The nose indeed is an amazing structure. We are only aware of it when we have a cold and it is stuffed and runny. Otherwise we don’t pay too much attention to it, but we should. In fact, becoming aware of our breath allows the nose to do its work most efficiently which includes boosting our immune system and supporting cardiovascular health, among other important health benefits.

Of all of our organ systems, the only one we can consciously and literally control is our respiratory system, the first organ of which is the nose. We can’t physically control our heart or our brain or our stomach, gall bladder, pancreas, or colon. But we can consciously control our breathing, which affects all these organs. These organ systems are connected by the Vagus nerve, which wraps around all these organs, and when stimulated, pushes us into the parasympathetic or relaxed state. Vagus means “wandering” because this nerve, the longest cranial nerve in our body, literally starts at the brain, wrapping around each of the organs in the trunk. This means that by controlling our breathing, we stimulate the Vagus nerve, which stimulates the various organs to relax. We can literally move ourselves from the sympathetic nervous system, fight or flight, into a more relaxed state, addressing issues of stress and anxiety, insomnia, inflammation, just by controlling our breath.

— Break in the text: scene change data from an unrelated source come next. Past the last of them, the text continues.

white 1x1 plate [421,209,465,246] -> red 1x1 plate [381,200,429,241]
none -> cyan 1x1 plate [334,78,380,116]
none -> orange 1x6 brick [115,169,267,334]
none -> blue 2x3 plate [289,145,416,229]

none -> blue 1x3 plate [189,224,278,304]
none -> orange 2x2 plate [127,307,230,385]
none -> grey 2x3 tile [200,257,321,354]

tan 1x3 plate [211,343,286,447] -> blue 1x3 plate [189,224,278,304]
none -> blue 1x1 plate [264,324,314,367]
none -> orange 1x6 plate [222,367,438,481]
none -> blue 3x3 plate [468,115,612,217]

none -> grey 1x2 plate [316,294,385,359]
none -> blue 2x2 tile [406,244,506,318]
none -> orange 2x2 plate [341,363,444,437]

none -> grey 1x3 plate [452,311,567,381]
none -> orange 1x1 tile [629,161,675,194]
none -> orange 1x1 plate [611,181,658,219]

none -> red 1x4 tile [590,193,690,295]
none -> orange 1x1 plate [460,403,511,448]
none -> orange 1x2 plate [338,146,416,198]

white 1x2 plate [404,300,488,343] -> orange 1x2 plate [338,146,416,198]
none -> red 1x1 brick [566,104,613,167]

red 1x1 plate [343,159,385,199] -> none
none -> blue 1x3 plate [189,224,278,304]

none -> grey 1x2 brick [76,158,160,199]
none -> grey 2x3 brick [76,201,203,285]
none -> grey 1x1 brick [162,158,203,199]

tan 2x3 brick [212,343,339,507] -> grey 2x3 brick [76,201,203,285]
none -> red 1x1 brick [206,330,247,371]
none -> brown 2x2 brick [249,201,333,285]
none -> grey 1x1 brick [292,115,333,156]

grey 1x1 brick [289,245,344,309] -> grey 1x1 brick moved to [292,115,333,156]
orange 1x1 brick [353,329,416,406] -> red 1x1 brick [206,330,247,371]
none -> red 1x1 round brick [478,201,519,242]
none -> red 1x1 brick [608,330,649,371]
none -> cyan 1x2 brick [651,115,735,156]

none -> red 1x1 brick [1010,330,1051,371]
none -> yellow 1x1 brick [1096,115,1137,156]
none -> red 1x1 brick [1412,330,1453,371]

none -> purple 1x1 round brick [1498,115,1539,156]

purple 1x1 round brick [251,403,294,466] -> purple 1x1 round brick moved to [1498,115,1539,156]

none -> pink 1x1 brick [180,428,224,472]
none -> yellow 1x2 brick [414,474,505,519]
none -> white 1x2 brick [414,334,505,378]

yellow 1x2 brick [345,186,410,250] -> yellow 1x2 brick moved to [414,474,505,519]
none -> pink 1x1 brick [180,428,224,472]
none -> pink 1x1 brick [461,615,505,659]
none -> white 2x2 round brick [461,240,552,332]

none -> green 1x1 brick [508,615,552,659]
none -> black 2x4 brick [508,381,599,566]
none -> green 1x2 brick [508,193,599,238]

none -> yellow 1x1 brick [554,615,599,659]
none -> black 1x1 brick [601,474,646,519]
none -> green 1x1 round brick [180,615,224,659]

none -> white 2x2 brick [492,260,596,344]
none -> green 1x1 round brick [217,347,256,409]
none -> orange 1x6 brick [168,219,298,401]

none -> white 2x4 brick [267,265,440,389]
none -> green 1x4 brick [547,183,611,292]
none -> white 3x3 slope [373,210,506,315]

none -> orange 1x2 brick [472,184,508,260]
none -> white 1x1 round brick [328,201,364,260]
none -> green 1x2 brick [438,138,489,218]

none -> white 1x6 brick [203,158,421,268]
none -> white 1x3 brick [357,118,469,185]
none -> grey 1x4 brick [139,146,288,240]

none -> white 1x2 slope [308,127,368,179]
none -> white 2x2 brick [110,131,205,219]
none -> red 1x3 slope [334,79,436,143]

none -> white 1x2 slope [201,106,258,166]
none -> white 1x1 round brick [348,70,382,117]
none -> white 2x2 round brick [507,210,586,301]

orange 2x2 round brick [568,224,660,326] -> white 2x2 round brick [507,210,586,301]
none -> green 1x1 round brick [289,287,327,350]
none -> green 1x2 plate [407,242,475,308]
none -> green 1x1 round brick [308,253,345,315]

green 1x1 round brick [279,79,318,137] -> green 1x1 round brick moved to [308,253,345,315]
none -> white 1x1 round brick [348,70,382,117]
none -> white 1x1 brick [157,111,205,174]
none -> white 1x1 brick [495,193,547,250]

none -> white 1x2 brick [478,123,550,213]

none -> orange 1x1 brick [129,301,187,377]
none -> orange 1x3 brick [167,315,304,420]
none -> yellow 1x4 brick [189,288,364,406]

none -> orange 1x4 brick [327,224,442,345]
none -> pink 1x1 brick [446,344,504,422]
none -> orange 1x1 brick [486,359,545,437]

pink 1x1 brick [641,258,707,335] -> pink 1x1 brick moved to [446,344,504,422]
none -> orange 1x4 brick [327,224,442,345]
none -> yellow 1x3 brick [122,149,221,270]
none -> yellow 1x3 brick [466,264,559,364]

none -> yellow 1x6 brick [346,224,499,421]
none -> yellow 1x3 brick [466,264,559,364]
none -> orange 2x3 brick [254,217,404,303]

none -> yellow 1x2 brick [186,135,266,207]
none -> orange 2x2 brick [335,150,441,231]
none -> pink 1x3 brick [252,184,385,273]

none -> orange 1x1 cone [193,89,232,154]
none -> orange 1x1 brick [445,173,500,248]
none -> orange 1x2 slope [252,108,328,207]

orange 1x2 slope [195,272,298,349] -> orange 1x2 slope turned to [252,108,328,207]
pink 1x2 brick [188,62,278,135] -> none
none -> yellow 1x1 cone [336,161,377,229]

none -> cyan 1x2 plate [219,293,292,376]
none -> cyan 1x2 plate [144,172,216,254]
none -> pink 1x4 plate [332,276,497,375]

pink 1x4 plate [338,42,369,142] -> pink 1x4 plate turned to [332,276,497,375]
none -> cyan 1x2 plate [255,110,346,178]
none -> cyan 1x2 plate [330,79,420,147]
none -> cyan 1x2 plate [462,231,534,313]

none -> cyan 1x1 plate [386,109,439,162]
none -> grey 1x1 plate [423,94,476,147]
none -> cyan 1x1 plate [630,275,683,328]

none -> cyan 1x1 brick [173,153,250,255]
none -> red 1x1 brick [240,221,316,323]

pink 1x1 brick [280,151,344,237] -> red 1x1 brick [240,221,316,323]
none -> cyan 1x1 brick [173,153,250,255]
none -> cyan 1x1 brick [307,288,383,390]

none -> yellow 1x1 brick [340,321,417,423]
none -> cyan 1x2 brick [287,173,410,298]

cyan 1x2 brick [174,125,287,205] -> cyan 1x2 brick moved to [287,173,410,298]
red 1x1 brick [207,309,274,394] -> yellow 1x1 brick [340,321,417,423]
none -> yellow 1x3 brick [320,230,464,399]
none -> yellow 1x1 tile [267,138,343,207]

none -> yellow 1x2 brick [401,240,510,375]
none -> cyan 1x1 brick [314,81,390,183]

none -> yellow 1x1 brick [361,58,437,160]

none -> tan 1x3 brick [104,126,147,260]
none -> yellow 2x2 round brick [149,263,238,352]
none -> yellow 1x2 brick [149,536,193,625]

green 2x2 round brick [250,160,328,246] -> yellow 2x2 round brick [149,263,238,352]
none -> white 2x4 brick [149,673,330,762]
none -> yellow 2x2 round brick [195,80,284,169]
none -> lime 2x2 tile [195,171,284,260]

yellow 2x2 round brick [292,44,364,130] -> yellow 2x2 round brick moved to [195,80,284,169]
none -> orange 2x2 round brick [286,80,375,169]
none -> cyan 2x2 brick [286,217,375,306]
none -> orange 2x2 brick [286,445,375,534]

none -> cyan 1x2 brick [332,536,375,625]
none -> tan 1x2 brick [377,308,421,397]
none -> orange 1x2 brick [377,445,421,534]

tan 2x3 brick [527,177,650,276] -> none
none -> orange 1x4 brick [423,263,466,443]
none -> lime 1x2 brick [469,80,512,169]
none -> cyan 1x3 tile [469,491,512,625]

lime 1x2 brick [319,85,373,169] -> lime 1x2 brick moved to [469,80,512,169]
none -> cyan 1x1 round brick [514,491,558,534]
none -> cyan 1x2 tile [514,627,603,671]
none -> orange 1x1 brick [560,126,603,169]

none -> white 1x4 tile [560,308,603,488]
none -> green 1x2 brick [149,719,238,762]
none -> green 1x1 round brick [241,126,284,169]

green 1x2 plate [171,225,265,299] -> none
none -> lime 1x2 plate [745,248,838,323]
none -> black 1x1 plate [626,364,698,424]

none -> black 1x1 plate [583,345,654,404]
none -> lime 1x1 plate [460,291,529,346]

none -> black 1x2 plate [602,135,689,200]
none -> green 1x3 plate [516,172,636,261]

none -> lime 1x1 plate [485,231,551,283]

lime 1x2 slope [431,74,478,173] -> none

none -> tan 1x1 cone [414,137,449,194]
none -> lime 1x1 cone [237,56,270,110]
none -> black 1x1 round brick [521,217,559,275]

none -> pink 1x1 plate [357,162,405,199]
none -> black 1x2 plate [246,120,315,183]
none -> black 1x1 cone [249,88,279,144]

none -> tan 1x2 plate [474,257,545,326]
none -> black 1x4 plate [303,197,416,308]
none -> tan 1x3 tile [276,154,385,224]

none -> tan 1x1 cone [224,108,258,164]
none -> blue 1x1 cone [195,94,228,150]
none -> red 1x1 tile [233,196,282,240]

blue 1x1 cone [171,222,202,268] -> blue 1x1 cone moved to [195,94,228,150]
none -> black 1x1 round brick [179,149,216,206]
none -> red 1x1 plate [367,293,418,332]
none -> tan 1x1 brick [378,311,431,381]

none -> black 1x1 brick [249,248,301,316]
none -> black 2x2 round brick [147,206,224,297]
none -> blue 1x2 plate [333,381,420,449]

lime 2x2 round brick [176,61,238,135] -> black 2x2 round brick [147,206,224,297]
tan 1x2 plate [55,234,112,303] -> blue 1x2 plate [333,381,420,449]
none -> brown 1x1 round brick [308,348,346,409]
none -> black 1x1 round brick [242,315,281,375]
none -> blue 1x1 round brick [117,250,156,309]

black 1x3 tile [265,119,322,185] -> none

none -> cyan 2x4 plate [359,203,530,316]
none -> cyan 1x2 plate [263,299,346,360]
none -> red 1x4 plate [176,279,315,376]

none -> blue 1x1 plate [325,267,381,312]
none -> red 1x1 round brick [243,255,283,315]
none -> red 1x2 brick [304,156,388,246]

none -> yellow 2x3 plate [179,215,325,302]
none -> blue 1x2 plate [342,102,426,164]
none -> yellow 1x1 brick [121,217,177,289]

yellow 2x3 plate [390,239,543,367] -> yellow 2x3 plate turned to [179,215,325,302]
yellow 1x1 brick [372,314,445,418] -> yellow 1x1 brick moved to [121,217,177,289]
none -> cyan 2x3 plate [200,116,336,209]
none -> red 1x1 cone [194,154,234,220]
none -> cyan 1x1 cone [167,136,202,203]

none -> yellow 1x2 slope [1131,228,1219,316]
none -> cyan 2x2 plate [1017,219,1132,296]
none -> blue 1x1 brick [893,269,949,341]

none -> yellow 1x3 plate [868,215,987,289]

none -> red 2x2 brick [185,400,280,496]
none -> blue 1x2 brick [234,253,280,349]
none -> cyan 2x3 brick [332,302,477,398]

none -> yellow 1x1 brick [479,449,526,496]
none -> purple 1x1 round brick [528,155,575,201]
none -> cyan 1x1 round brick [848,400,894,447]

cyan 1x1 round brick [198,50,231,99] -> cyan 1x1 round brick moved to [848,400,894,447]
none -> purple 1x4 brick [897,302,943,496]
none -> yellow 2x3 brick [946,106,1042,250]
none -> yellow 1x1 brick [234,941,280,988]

Nose breathing, as opposed to breathing through one’s mouth, is the healthiest way to breathe. Nose breathing promotes: warm, moist, filtered air to enter our lungs; the inhalation of nitric oxide (a vasodilator and anti-viral agent); stimulation of the Vagus nerve through slower breathing, which supports relaxation, calm, lower blood pressure, ease of digestion; efficient movement of the diaphragm; sense of smell. It is estimated that at least 50% of Americans do not breathe through their nose, breathing through their mouth instead. Mouth breathing can contribute to a wide variety of symptoms and pathologies including TMJ, impaired immune response due to less nitric oxide inhaled (see paragraph below), inefficient upper chest breathing, dry mouth, higher stress and anxiety levels.

Nitric oxide is something that we all should know more about. There are enzymes in the nose as well as in the sinus cavities which produce nitric oxide. When we nose breathe we are able to produce more and inhale the greatest portion of this gas. In recent studies nitric oxide has been connected to anti-clotting benefits and the prevention of obstructions in the arteries. Because it is a vasodilator, blood flow to organs is increased and blood pressure is lowered. Nitric oxide destroys viruses and parasites, regulates the bladder and the secretion of digestive hormones and enzymes. It improves the absorption of oxygen in the lungs. There was a 2002 study that demonstrated that humming actually stimulates the production of nitric oxide. For thousands of years, yogis and spiritual seekers who have used chanting (like OMMMM, for example), along with a variety of  controlled breathing techniques, were/ are literally increasing their intake of nitric oxide.

I can’t say I have an impeccable sense of direction. I rely on GPS now and no longer use my instincts, the sun, and stars as my father taught me. But I do have a greater awareness of my nose and nose breathing. I know the many health benefits that nose breathing can have.  My father was right. The nose knows, especially if accompanied with a little humming.


N.B. There are many breathing techniques to accompany nose breathing. A few are detailed here and here.

This entry was posted in breathing, health, memoir and tagged , , , , , , . Bookmark the permalink.

4 Responses to The Nose Knows

  1. Kay says:

    I am on it!

  2. J.Bloom says:

    Thanks,for your lessons. So happy you are writing and Blogging again.

  3. Susan Minard says:

    Thank you, Jan, for the story, and for the healthful reminder – a good one for these times.